Soho Downstairs is currently home to Rob Castell, William Kenning, Pete Sorel-Cameron and Lara Stubbs, publically known as the barbershop quartet Barbershopera. Their show Now that’s what I call Barbershopera!, led by Sarah Tipple, director of the UK and International tours of Dirty Dancing, is an hour of a capella songs penned by Castell and Tom Sadler. Barbershopera formed in 2007 and has won numerous awards over the course of its career thus far, and it’s not hard to see why. It is very, very funny.

The quartet has taken a form many associate with old men in candy stripes with straw hats and canes, and made it young, fresh, relevant and delightfully humourous. The content of their songs is very British, very current and very recognisable, covering experiencing anxiety on the tube, the recent mayoral elections, the Green Party and fancying Kate Middleton.

The quartet is warm and friendly, chatting with the audience between numbers and they know how to backhand hecklers with mouth-shutting one-liners, a skill I’ve always envied and admired. They also dress formally, which gives them a pleasing aesthetic, and makes the props they use and their lyrical content funnier.

Audially, Barbershopera keep it interesting by mashing up styles, performing four part harmonies then mixing them up with energetic rap, or by having one member talking rather than singing over the backing harmonising, and creating beats with claps or drum sticks. They keep you entertained visually too, with mimes and dance moves (of a kind) to the stories within the songs they perform. This is a group capable of amazing facial contortions.
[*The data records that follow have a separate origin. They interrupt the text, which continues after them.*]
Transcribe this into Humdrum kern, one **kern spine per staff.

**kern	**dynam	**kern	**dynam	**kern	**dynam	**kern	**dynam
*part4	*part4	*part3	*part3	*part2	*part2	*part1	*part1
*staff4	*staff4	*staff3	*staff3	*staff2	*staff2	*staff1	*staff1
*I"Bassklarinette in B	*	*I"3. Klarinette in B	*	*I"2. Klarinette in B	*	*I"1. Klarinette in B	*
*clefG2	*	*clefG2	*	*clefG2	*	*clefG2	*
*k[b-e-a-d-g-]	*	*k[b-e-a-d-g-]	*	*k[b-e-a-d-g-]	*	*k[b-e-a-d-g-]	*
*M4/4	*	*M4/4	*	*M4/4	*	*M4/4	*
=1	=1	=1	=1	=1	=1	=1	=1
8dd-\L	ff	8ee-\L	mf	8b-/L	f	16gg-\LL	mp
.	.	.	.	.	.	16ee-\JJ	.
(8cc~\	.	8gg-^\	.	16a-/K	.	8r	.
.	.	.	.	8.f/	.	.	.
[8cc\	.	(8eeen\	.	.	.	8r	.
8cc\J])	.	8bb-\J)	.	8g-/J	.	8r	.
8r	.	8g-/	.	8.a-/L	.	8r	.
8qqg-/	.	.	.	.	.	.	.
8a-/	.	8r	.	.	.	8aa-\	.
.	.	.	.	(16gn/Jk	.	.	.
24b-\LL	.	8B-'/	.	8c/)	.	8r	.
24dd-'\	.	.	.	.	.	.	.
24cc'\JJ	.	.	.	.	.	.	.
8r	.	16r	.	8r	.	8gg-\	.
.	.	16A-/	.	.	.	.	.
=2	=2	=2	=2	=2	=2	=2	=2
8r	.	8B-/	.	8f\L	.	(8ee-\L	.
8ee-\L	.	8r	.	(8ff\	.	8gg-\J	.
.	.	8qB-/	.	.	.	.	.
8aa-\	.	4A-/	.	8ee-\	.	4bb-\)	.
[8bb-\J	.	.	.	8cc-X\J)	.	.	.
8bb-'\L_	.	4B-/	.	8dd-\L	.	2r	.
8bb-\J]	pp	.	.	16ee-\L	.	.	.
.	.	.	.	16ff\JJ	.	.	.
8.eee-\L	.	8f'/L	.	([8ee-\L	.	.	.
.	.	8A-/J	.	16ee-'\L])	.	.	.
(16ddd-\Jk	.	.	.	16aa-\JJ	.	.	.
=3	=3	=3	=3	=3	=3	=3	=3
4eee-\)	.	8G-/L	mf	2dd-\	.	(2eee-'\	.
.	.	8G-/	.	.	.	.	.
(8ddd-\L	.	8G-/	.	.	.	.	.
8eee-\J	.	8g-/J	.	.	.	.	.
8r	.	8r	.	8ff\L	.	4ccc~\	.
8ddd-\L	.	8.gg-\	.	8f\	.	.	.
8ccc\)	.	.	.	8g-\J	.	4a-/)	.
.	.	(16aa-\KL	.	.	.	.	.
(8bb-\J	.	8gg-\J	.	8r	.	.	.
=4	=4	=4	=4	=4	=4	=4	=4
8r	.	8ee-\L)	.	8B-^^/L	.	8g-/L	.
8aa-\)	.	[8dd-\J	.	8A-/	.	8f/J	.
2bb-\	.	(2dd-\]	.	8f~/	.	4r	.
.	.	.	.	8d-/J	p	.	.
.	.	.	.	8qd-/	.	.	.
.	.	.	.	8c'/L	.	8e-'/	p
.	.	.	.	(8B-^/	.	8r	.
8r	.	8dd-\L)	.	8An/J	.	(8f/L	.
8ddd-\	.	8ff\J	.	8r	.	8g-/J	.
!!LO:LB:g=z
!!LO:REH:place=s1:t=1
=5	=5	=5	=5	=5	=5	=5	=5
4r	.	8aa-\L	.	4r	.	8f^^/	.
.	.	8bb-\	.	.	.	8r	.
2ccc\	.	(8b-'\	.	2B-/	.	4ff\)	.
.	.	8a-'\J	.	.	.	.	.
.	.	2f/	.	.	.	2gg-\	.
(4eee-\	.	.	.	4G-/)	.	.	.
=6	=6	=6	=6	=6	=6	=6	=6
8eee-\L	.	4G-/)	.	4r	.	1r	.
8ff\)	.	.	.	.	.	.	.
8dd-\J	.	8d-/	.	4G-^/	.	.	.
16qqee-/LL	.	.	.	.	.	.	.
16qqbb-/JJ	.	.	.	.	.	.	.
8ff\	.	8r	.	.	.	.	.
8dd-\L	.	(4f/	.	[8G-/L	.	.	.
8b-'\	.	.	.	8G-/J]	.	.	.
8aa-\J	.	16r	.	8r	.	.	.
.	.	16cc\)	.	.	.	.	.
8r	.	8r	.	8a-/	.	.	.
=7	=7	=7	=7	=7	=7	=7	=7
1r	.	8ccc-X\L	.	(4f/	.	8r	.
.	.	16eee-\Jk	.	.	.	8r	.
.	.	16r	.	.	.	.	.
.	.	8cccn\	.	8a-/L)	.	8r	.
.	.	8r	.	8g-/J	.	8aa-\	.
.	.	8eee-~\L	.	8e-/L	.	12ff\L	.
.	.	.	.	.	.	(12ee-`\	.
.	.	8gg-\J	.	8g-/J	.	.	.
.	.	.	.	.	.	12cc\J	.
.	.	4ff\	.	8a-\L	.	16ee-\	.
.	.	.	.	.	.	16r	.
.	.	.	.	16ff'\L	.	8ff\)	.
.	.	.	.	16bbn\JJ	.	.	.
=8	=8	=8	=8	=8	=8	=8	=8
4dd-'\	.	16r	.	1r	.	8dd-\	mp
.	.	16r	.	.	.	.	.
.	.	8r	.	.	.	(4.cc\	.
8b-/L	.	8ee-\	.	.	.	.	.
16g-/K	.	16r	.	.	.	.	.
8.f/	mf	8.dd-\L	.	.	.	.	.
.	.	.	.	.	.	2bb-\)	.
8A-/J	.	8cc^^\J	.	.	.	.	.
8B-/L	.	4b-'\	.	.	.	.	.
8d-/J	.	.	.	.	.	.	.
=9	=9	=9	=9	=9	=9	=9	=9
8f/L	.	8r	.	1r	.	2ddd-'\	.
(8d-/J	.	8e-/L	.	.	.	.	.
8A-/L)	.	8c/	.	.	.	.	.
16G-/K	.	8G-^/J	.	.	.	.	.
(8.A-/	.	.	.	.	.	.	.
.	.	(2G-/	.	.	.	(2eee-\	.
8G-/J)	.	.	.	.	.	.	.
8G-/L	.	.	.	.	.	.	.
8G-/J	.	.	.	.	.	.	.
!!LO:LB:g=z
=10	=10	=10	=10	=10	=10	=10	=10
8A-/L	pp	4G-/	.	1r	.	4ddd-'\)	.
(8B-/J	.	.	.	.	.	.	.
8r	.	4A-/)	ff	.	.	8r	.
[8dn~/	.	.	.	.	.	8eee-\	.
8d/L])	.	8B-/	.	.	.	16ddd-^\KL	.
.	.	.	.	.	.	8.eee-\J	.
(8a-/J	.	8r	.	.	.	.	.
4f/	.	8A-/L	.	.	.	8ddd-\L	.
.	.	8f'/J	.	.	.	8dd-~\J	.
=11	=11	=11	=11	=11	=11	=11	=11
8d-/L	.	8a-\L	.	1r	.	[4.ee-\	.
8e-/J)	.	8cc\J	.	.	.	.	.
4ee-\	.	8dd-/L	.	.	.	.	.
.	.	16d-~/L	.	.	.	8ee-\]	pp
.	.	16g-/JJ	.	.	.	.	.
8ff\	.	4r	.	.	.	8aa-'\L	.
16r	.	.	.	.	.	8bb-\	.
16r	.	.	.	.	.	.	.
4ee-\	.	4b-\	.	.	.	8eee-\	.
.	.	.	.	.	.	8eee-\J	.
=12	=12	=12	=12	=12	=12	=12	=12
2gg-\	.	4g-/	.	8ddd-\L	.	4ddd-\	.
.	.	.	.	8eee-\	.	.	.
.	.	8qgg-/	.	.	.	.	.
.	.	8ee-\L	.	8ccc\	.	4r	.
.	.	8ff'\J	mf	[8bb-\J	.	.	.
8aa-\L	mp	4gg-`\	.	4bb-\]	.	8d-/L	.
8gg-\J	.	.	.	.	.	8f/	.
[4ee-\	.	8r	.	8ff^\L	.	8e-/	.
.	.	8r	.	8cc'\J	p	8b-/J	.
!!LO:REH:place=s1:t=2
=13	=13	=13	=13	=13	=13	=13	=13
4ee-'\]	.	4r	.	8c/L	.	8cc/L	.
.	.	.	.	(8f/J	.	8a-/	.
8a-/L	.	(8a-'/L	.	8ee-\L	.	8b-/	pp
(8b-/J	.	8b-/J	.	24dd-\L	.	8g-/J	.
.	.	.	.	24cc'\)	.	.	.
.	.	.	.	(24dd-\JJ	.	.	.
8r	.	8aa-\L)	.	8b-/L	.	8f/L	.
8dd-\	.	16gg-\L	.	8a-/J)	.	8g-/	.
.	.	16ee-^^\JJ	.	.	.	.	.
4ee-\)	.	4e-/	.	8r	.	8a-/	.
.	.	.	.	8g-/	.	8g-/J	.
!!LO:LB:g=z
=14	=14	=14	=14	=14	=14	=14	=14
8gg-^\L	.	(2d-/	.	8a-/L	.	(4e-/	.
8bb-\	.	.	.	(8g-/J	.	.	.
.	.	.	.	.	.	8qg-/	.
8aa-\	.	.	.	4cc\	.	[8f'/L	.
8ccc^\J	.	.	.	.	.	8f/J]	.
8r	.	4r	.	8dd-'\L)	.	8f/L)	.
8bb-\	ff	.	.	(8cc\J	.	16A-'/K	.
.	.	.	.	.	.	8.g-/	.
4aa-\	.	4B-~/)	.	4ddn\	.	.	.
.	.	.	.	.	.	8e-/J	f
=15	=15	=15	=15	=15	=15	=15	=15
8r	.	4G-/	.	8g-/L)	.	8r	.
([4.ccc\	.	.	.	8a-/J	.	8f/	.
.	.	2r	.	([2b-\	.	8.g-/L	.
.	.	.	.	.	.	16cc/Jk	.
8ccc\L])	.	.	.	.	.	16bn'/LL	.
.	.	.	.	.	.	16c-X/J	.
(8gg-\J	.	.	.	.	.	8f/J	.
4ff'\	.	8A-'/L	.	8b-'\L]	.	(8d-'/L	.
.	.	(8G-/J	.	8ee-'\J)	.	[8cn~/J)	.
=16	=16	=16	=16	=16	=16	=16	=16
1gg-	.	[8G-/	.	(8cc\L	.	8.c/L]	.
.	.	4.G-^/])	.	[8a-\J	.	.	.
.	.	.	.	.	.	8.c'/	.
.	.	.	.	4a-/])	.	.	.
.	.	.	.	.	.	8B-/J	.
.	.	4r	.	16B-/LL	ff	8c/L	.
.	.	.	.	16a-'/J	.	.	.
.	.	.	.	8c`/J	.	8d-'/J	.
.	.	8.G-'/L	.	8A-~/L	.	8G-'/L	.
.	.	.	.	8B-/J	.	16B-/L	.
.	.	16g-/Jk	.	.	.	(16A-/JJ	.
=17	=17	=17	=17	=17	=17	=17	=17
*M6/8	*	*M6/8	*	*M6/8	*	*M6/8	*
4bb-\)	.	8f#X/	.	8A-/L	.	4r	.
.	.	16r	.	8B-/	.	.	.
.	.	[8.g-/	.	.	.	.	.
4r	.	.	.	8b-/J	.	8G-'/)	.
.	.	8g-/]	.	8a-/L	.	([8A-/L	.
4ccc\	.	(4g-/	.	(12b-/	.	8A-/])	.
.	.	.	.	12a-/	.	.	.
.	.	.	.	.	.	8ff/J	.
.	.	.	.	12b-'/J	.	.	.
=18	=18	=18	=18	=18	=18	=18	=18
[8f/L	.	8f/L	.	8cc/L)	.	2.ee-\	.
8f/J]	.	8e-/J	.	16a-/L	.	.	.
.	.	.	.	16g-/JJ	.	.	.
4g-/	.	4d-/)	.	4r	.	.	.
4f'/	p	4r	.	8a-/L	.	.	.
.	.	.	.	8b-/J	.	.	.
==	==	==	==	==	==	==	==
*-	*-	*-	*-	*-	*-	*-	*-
The evening was split into three sections, Barbershopera by themselves, followed by a guest spot from Gary Albert Hughes, actor and singer of Playing It Straight fame (there’s a different guest each night), finishing up with Barbershopera plus the audience. This was a good move as the guest brought a different style (and a pianist) with him, and refreshed the audience for the quartet upon its return.

Hughes performed one number about questing for cocaine in Cancún, and followed this up with the wonderfully hilarious story of Cinderella as narrated by a dyslexic. Word play and linguistic jumbles are always a joy, especially when the words are naughty, with plenty of “cotten runts” and “betty swollocks” swinging all over the shopera. Hughes’s delivery was good, though I did wish at times he would have given a moment to let the meaning of the jumbled words sink in, as recognition wassn’t always immediate – takes a moment or two to be digested, understood and appreciated, but he is still a pleasure to watch.

Post-Hughes, Barbershopera return to the stage to coach the audience through the communal finale, always a nice touch and it ends the happy hour on a high note even for those, like myself, for whom tunes are hot potatoes: impossible to hold.

Barbershopera’s next project is a tuneful take on Alexandre Dumas’s classic novel The Three Musketeers, which they will be performing at Pleasance 2 at the Edinburgh festival from 1-27 August. Described as “Blackadder meets Gilbert & Sullivan”, you’re sure to have a rib tickling hour with this smart vocal foursome.